Termites and their symbionts
Our lab is working as part of a NSF-funded EFRI (Emerging Frontiers in Research and Innovation) group to study signaling and the dynamics of the symbiotic gut community in the Northeastern termite Reticulitermes flavipes. The community under study consists of bacteria, archaea and protists. These organisms exist symbiotically within the termite gut, and together with the termite convert wood to fuel (acetate). We think the capabilities of the termite depend on the composition, spatial distribution and structure of the community in its gut and we think that the community is regulated through a complex signaling network composed of cell-cell contact dependent signaling and intercellular chemical signaling. We are trying to replicate microscale physical and chemical features of a lower termite gut using molecular biology and engineered, microfluidic microhabitats. The work under way right now focuses on:
1. Metagenomics: Used to evaluate the gut community composition of R. flavipes and the genes it    expresses
2. Signaling: We are studying cell-cell communication that takes place when community members come    in contact with each other
3. Modeling: We are carrying out mathematical analysis to determine signaling network structure and modulate functionality.
4. Engineering: We are developing a microfluidic culture array mimicking the microhabitat of the R.    flavipes gut allowing physicochemical control and real time monitoring.
 5. Integration: Ultimately we expect to establish, maintain, and control a functional termite microbiome    in vitro.

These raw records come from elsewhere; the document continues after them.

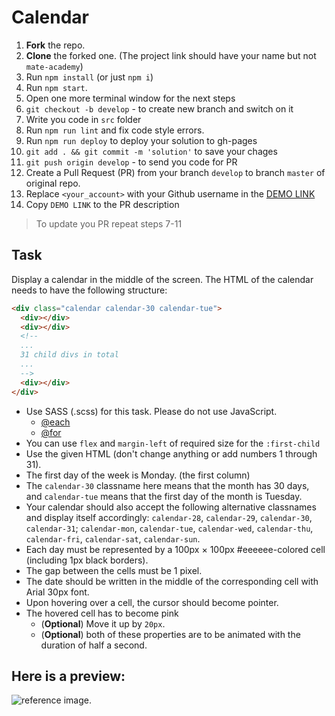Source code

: # Calendar
1. **Fork** the repo.
2. **Clone** the forked one. (The project link should have your name but not `mate-academy`)
3. Run `npm install` (or just `npm i`)
4. Run `npm start`.
5. Open one more terminal window for the next steps
6. `git checkout -b develop` - to create new branch and switch on it
7. Write you code in `src` folder
8. Run `npm run lint` and fix code style errors.
9. Run `npm run deploy` to deploy your solution to gh-pages
10. `git add . && git commit -m 'solution'` to save your chages
11. `git push origin develop` - to send you code for PR
12. Create a Pull Request (PR) from your branch `develop` to branch `master` of original repo.
13. Replace `<your_account>` with your Github username in the
  [DEMO LINK](https://OlEzhA0.github.io/layout_calendar/)
14. Copy `DEMO LINK` to the PR description

> To update you PR repeat steps 7-11

## Task
Display a calendar in the middle of the screen. The HTML of the calendar needs to have the following structure:
```html
<div class="calendar calendar-30 calendar-tue">
  <div></div>
  <div></div>
  <!--
  ...
  31 child divs in total
  ...
  -->
  <div></div>
</div>
```
- Use SASS (.scss) for this task. Please do not use JavaScript.
  - [@each](https://sass-lang.com/documentation/at-rules/control/each)
  - [@for](https://sass-lang.com/documentation/at-rules/control/for)
- You can use `flex` and `margin-left` of required size for the `:first-child`
- Use the given HTML (don't change anything or add numbers 1 through 31).
- The first day of the week is Monday. (the first column)
- The `calendar-30` classname here means that the month has 30 days, and `calendar-tue` means that the first day of the month is Tuesday.
- Your calendar should also accept the following alternative classnames and display itself accordingly: `calendar-28`, `calendar-29`, `calendar-30`, `calendar-31`; `calendar-mon`, `calendar-tue`, `calendar-wed`, `calendar-thu`, `calendar-fri`, `calendar-sat`, `calendar-sun`.
- Each day must be represented by a 100px × 100px #eeeeee-colored cell (including 1px black borders).
- The gap between the cells must be 1 pixel.
- The date should be written in the middle of the corresponding cell with Arial 30px font.
- Upon hovering over a cell, the cursor should become pointer.
- The hovered cell has to become pink
  - (**Optional**) Move it up by `20px`.
  - (**Optional**) both of these properties are to be animated with the duration of half a second.

## Here is a preview:
![reference image](reference.png).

The group of labs working on this project: Dr. Daniel Gage, Dr. Joerg Graf, Dr. Jared Leadbetter, Dr. William Mustain, Dr. Ken Noll, Dr. Leslie Shor and Dr. Ranjan Srivastava.
 

Microbial ecology of complex environments such as the rhizosphere
Identifying types, and distributions, of nutrients found around plant roots is needed in order to better understand forces driving plant/microbe interactions (pdf) (pdf). However, nutrients near the root are difficult to study: they are hard to extract from soil, they are readily used by microorganisms and thus rapidly disappear, and it is difficult to sample the root region without disrupting nutrient distributions. We have overcome some of these problems by constructing and deploying bacterial reporters which fluoresce when particular nutrients are present in the root/soil environment. The reporters are simply inoculated into environmental chambers containing plants, and the root systems in the chambers are later observed by microscopy. The locations of fluorescing bacteria indicate regions where particular nutrients are detected by the biosensing bacteria. Using this technology, nutrients and their locations in time and space can be observed around plant roots, and in soil. We are applying the technology to study how sugars, organic acids, bulk carbon and water potential support growth of bacteria around the roots of a variety plant species (pdf) (pdf). Ultimately we hope to use these biosensors to investigate how carbon flow into the rhizosphere is modified in response to changes in plant physiology. This work is multidisciplinary and is being done in collaboration with Dr. Zoe Cardon at the Marine Biology Lab at Woods Hole.